Managing with No Assigned Project Budget
Some time ago, a leader of a project management course introduced himself to me by stating that he makes his classes access this web site to find and recommend articles to the class as one of their early assignments. Then, in a capstone PM class, students are expected to find and run their own projects and so "learn by doing".
As he says: "The challenge is that many projects do not have a $ spend (think internal company project or a volunteer organization like creating a website for a church), or some, like a renovation project, has $ spend that is only on one branch of their WBS, and the total $ spent in no way reflects all of the effort that goes into it, including the planning/procurement processes."
He continues: "A couple of my students were very 'by the book' and insisted that if it isn't in the PMBOK [Guide] then it must be wrong." He adds that: "From experience I have instructed or strongly advised students to use effort hours if needed when budgets are seemingly $0, as managing to a budget baseline is one of the most powerful PM tools. Is there any help you can give me here?"
This is indeed a very tantalizing question. It flows from the misunderstanding and assumption that just because no budget is stated, then it must be "zero". So I replied as follows:
The reality of life is that you cannot do anything without expending effort or energy, whether money is actually tied to it or not. At the same time, there is no such thing as a "Zero Project Budget". In practice, a budget for the work may not have been articulated or announced, but that doesn't mean that a "pot of money" doesn't exist somewhere for the cost of the intended work. Someone always has to be "footing the bill" from somewhere.
Let us suppose that you have been invited (or told) to undertake a project, but there has been no mention of (tracking to) a budget for the project, or no request for you to estimate one for management approval. You can always ask if "budget" is a concern? Failing that, there is nothing to stop you creating and tracking to your own budget.
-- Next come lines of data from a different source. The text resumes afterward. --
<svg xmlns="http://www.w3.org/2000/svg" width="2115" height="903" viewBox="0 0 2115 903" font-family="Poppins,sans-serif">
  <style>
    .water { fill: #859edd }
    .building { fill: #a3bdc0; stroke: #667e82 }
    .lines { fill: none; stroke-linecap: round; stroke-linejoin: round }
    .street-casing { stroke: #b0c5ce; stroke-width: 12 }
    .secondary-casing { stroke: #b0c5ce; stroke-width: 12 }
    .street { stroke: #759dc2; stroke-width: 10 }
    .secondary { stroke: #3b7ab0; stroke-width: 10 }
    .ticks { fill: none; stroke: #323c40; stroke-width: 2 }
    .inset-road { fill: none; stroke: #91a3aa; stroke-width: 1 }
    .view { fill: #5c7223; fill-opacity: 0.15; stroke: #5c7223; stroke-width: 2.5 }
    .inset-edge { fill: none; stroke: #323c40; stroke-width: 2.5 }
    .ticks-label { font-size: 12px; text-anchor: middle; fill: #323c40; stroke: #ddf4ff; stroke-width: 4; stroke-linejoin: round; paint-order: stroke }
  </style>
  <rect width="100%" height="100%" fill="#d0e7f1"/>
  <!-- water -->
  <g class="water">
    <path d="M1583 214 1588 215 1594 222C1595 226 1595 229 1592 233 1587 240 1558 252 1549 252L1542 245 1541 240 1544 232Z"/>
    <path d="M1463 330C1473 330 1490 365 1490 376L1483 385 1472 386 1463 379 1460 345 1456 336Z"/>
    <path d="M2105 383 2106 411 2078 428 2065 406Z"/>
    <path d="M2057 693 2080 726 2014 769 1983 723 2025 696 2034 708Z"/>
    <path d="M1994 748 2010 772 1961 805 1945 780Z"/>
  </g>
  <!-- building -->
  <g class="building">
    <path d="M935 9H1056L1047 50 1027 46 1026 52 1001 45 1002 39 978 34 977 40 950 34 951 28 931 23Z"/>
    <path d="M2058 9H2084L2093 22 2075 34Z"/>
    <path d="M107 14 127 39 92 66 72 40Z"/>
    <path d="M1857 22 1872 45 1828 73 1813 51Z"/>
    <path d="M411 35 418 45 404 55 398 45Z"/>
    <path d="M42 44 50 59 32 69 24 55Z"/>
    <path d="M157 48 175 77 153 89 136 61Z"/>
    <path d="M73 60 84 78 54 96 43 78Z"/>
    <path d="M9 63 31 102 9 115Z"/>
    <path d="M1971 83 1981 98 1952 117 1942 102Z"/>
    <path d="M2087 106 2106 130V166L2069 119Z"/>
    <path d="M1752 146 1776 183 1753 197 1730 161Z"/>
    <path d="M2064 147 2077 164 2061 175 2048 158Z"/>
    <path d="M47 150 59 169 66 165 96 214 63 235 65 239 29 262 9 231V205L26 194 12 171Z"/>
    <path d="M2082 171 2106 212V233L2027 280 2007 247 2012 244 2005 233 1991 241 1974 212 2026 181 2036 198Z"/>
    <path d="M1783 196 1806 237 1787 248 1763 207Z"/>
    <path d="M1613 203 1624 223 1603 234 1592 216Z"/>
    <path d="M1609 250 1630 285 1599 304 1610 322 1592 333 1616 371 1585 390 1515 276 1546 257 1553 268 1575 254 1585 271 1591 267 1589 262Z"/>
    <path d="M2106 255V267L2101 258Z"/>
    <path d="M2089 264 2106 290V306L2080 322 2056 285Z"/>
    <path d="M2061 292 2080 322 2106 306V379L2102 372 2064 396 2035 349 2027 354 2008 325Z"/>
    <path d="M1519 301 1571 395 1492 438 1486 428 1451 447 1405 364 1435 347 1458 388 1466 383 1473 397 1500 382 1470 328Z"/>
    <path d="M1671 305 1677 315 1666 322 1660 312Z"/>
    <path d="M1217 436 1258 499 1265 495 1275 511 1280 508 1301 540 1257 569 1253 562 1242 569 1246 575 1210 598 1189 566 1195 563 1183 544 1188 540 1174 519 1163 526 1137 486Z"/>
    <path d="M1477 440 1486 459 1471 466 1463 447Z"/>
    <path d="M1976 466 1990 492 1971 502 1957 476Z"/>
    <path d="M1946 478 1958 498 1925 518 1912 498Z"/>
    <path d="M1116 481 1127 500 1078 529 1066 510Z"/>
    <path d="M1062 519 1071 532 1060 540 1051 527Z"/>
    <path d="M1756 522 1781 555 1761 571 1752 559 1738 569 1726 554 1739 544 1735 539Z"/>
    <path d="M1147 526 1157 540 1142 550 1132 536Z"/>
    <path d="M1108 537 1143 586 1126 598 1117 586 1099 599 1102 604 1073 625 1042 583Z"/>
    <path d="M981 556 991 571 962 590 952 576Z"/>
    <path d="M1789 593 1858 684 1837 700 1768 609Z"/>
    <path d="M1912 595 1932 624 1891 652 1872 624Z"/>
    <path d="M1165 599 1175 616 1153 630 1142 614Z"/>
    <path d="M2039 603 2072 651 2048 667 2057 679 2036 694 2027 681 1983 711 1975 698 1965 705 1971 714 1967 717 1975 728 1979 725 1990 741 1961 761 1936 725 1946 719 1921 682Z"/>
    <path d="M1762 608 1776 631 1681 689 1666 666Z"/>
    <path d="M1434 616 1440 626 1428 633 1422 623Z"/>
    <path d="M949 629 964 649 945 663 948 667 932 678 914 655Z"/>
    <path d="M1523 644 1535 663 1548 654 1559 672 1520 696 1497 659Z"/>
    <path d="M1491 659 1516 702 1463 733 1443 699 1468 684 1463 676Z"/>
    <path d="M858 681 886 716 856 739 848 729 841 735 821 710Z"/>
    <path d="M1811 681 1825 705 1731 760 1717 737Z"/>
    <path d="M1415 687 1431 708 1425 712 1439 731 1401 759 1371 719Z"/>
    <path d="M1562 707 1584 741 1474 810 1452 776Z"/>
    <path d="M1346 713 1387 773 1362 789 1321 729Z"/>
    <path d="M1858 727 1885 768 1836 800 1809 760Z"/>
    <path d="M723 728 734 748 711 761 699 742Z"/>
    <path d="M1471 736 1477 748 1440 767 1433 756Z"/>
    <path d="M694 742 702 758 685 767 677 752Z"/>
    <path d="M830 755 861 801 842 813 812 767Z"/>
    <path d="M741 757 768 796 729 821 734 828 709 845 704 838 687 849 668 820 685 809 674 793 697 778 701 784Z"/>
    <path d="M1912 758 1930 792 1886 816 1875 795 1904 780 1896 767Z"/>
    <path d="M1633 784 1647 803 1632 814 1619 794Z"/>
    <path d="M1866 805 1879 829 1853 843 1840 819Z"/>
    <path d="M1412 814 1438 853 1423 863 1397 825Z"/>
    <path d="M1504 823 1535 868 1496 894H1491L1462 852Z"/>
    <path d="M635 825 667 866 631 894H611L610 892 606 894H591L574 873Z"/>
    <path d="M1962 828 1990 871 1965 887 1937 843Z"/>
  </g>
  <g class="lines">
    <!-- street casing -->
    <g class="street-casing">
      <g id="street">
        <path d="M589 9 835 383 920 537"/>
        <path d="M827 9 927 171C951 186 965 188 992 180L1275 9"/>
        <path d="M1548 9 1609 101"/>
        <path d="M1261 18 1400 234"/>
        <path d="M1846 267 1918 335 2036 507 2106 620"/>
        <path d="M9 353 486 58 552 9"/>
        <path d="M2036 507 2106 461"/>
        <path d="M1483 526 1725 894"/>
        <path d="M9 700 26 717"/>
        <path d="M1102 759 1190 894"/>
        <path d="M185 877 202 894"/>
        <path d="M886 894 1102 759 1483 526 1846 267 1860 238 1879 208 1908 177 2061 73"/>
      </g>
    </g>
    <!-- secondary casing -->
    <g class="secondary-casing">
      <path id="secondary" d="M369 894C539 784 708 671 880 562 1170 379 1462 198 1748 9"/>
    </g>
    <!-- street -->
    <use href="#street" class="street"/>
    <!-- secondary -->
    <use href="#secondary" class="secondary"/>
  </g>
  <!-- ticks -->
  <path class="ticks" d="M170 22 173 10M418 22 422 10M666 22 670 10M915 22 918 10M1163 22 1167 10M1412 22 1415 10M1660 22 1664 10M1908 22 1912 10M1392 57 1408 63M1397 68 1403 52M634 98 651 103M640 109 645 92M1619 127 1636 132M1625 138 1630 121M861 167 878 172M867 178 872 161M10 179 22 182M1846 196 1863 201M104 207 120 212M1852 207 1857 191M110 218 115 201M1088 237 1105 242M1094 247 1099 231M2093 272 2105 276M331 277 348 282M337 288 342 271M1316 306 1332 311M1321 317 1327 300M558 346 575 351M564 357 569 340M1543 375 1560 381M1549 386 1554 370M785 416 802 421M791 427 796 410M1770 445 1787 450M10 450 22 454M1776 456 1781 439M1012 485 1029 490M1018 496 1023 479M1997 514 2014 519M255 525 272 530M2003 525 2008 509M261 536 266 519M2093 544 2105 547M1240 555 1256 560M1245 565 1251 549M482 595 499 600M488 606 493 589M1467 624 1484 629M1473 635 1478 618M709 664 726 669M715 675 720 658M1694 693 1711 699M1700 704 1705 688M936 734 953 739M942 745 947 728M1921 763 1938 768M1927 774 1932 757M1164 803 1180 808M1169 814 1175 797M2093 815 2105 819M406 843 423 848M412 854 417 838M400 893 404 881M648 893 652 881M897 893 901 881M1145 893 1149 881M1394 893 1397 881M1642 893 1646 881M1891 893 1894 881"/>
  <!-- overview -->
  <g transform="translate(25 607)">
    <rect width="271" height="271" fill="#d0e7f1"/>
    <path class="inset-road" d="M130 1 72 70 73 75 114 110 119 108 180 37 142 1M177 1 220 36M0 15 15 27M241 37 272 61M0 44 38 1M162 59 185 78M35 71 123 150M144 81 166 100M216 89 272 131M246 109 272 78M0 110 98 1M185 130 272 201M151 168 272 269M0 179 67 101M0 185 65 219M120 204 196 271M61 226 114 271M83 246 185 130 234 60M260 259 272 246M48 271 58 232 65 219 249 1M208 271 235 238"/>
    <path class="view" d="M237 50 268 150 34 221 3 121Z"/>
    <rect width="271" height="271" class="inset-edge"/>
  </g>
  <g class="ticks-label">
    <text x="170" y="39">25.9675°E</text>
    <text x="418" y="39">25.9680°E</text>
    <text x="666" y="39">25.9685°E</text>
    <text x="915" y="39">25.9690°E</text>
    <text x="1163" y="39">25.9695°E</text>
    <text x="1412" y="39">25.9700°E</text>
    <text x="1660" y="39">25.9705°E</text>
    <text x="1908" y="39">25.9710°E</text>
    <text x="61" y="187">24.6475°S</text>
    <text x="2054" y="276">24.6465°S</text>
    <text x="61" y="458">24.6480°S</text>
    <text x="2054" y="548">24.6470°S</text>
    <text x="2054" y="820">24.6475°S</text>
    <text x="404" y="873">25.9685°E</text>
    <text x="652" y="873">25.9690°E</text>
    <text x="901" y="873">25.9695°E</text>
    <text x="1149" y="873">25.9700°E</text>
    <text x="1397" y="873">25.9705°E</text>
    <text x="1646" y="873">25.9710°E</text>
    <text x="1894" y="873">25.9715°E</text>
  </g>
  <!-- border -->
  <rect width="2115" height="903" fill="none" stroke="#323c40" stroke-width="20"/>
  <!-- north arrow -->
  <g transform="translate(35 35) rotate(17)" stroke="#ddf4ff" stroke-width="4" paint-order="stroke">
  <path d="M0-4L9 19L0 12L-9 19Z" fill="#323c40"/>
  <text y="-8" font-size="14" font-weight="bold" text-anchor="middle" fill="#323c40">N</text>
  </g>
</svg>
However, to be frank, that is not much fun if no one is interested. Or it is not possible if you do not have access to individual records of hours, or dollars, spent on actual project activities. Frankly, the accounting department is typically not interested in the details of time spent on a lot of little projects - they have enough work to do as it is, especially at month end and even more so at year end. Accounting is simply not designed for project cost tracking, and in any case for purposes of project cost tracking general accounting is not sufficiently timely.
However, if you are really keen and at a very minimum, you should at least be able to keep track of attendance on your project(s) to the nearest (say) half day, and see how that compares with your original personal forecast.
In other cases, there may be misleading circumstance in which you are working on a so-called project with an "in-house" team and are told there is "zero budget". That does not refer to "using people", but refers to making purchases. In fact what is happening is that your team is spending "work hours" that are actually charged to one of the organization's overhead salary employment accounts. In this case, time allocations to individual projects are not recognized, but money is being spent on each such project nonetheless.
So when the organization tells you there is "Zero Budget!" chances are that simply means you are prohibited from going out to a store and buying something and then trying to charge it to the organization. If whatever is needed for the project is essential, then the workaround, that of course, is to find someone in the organization who does have purchasing authority and persuade them to make the purchase. Some times you will find that your official purchaser will manage to find a substitute item without having to raise a purchase order in the first place.
If that fails, and your request is still essential, then formally report it to your sponsor as a "supply deficiency", and that your project will fall short accordingly if the situation is not corrected.
That's the simple case. On occasion, you may be a manager in charge of several concurrent projects and are expected to reconcile total man-hours with the department's budget. It may be even more complex if the work also involves those working for other departments. If that is the case, then you are really doing a departmental manager's job of administration according to some organizational standards. In my opinion spreading the hours or money around is not project management, which is why you will not find this discussed in PMI's Project Management Guide.
Finally, if you should really be told there is no support or money for project costs of any kind other than yourself, then you are on your own to do whatever is necessary. In these circumstances, I regret to say there is no way out - you are simply not doing the comprehensive job of being a project manager. But if your goal is to be a "real" project manager, and you don't like what you are offered, then in our democracy you are always free to say "No thank you!", and find work elsewhere.
Indeed, there are always good opportunities for good project managers.
You will find a lot of discussion about Project Cost Management on my web site. In particular, go to the Site Map page and click on "Project Cost Management". From there, take a look at some of the "Issacons" (blue dots). You will find them very instructive. However, in particular, read my short paper listed as "financial a/c vs. pm cost control. You should find that interesting too.
One final thought, not everything that you have to do on a project is in the PMBOK and, by the same token, you don't have to do everything that is in the PMBOK on every project.